Darüber hinaus sind bei der Urteilsedition folgende formale Merkmale der österreichischen Strafakten zu berücksichtigen:
a) Volksgerichtsurteile (1945–1955)
Da es sich bei den Volksgerichten um Schöffengerichte handelte, die in gemeinsamer Beratung von Berufs- und Laienrichtern zur Urteilsfindung gelangten, hatte der vorsitzende Richter in der schriftlichen Ausfertigung des Urteils die Entscheidungsgründe darzulegen. Bezüglich der Ausführlichkeit dieser Entscheidungsgründe gleicht das österreichische Schöffengerichtsurteil in der Regel eher dem ostdeutschen als dem westdeutschen Urteil; Urteilstexte von mehr als 20 Seiten sind selten.
Die Urteilstexte enthalten fallweise Hinweise auf in der Hauptverhandlung vorgelegte Dokumente – in der Edition sind diese Dokumente in Anmerkungen zusammenfassend wiederzugeben (siehe zu den Anmerkungen weiter unten, Pkt. 8/Arbeitsplan).
b) Schöffengerichtsurteile
Seit der Abschaffung der Volksgerichte (20. Dezember 1955) wurden zwei Verhandlungen wegen NS-Tötungsverbrechen vor einem Schöffengericht geführt. Für diese Urteilstexte gelten die unter a) dargelegten Merkmale.
c) Geschworenengerichtsurteile
In Geschworenengerichtsprozessen gründet sich das Urteil auf den Wahrspruch der Geschworenen, der nicht zu begründen ist. Die Geschworenen haben die an sie gerichteten Fragen mit Ja oder Nein zu beantworten, der Urteilstext enthält nur diese Fragen.
d) Gerichtliche Einstellungsbeschlüsse
Die Einstellung eines Gerichtsverfahrens erfolgt auf Antrag der Staatsanwaltschaft. Der gerichtliche Einstellungsbeschluss enthält keine inhaltliche Begründung, sondern nur das Datum und den Paragraph der Strafprozessordnung, auf den sich der Antrag der Staatsanwaltschaft gründet.
Um dennoch eine inhaltliche Zuordnung zu ermöglichen, soll in den beiden letztgenannten Fällen auch der Text der jeweiligen Anklageschrift abgedruckt werden.

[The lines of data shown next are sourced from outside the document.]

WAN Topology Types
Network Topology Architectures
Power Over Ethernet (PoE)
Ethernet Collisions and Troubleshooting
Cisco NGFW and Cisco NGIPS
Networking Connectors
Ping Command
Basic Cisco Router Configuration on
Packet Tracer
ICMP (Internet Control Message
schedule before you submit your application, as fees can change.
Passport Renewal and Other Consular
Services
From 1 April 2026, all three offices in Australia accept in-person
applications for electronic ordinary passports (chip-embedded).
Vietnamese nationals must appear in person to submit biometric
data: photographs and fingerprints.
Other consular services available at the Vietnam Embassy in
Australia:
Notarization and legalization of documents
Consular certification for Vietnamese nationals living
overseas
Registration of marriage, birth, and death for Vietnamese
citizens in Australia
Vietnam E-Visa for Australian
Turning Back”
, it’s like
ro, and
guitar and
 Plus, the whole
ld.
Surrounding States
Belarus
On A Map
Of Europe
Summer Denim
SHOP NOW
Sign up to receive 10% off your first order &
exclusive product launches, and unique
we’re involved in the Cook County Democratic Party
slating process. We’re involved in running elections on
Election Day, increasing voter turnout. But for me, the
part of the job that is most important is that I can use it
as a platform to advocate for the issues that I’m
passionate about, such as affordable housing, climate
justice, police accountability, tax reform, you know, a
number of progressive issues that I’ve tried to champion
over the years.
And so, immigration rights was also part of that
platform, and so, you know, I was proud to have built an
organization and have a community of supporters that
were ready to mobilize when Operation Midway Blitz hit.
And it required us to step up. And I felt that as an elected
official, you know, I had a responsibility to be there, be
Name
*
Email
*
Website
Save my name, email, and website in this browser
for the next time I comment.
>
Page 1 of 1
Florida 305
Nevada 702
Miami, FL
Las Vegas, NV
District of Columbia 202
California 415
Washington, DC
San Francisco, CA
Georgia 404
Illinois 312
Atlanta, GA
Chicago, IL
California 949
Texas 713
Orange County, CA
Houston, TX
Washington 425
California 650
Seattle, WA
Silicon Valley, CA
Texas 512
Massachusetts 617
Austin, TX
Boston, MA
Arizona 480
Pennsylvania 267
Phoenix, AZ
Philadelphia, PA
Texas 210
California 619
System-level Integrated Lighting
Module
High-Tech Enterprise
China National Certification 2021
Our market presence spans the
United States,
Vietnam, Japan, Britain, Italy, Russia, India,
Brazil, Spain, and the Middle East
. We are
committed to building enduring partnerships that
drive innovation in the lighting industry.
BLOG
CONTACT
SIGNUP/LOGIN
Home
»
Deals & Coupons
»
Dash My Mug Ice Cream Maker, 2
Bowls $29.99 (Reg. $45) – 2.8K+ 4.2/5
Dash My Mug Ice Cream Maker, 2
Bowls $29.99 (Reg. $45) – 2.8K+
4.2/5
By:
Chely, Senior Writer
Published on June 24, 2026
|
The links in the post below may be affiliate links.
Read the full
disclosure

Österreichische Anklageschriften sind in der Regel wesentlich kürzer als (west-)deutsche, da sie nur in wenigen Ausnahmefällen eine ausführliche historische Einordnung des Verbrechens beinhalten. Meist enthält die Anklageschrift nur eine Kurzdarstellung des Tatvorwurfs und die rechtliche Würdigung des angeklagten Delikts.

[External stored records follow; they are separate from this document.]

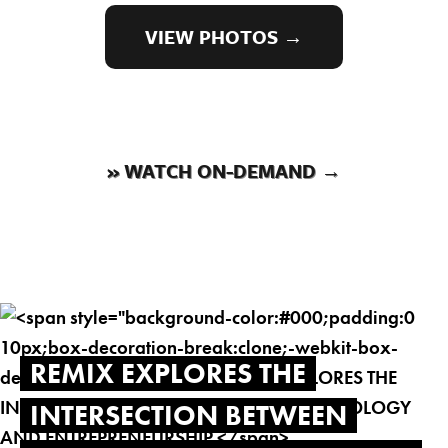
VIEW PHOTOS →
» WATCH ON-DEMAND →
REMIX EXPLORES THE
INTERSECTION BETWEEN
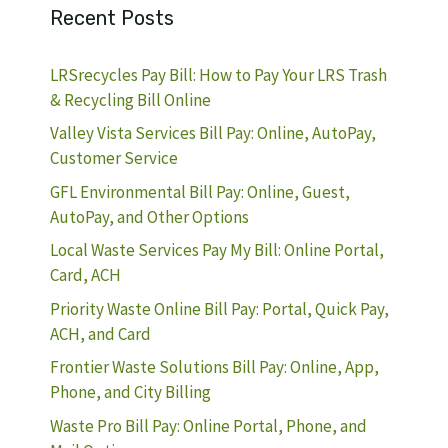
Recent Posts
LRSrecycles Pay Bill: How to Pay Your LRS Trash
& Recycling Bill Online
Valley Vista Services Bill Pay: Online, AutoPay,
Customer Service
GFL Environmental Bill Pay: Online, Guest,
AutoPay, and Other Options
Local Waste Services Pay My Bill: Online Portal,
Card, ACH
Priority Waste Online Bill Pay: Portal, Quick Pay,
ACH, and Card
Frontier Waste Solutions Bill Pay: Online, App,
Phone, and City Billing
Waste Pro Bill Pay: Online Portal, Phone, and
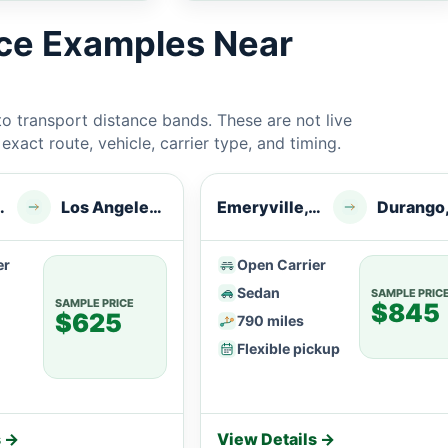
ice Examples Near
 transport distance bands. These are not live
xact route, vehicle, carrier type, and timing.
le, CA
Los Angeles, CA
Emeryville, CA
Durango
er
Open Carrier
Sedan
SAMPLE PRIC
SAMPLE PRICE
$845
$625
790 miles
Flexible pickup
s →
View Details →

6. Die Urteilssammlung der Forschungsstelle Nachkriegsjustiz

Die Zentrale österreichische Forschungsstelle Nachkriegsjustiz, die am Dokumentationsarchiv des österreichischen Widerstandes und am Österreichischen Staatsarchiv tätig ist, wurde 1998 im Beisein des damaligen Bundesministers für Justiz Nikolaus Michalek gegründet. Präsident ist der Salzburger Experte für internationales Strafrecht und Verfasser des ersten Kommentars zum Rom Statut des Internationalen Strafgerichtshofs, Otto Triffterer. Vorsitzende des Kuratoriums sind Heinrich Neisser und Ferdinand Lacina. Geleitet wird die Forschungsstelle von Winfried R. Garscha und Claudia Kuretsidis-Haider.
Grundlage für die Auswahl der zu publizierenden Urteile ist die Sammlung der Urteile österreichischer Verfahren wegen NS-Verbrechen der Forschungsstelle Nachkriegsjustiz. In unterschiedlicher Erschließungstiefe enthält diese Sammlung laufend ergänzte Angaben zu Verfahren vor allen vier Volksgerichten. Die Linzer Volksgerichtsverfahren sind bereits vollständig ausgewertet; die Wiener Volksgerichtsverfahren sind bezüglich Namen und Geschäftszahlen (nicht jedoch der Verfahrensgegenstände) komplett erfasst.
Eines der Ergebnisse des oben erwähnten Projekts "Justiz und NS-Gewaltverbrechen in Österreich. Regionale Besonderheiten und Vergleich mit Deutschland" war ein vorläufiges Verzeichnis der österreichischen Gerichtsurteile wegen NS-Tötungsverbrechen. Nach einer Revision dieser Liste (in erster Linie sind nicht völlig eindeutige Zuordnungen durch eine Autopsie des jeweiligen Akts zu klären) wird jedes Urteil eine fortlaufende Ordnungsnummer entsprechend der chronologischen Reihenfolge erhalten, unabhängig vom Gerichtsstandort.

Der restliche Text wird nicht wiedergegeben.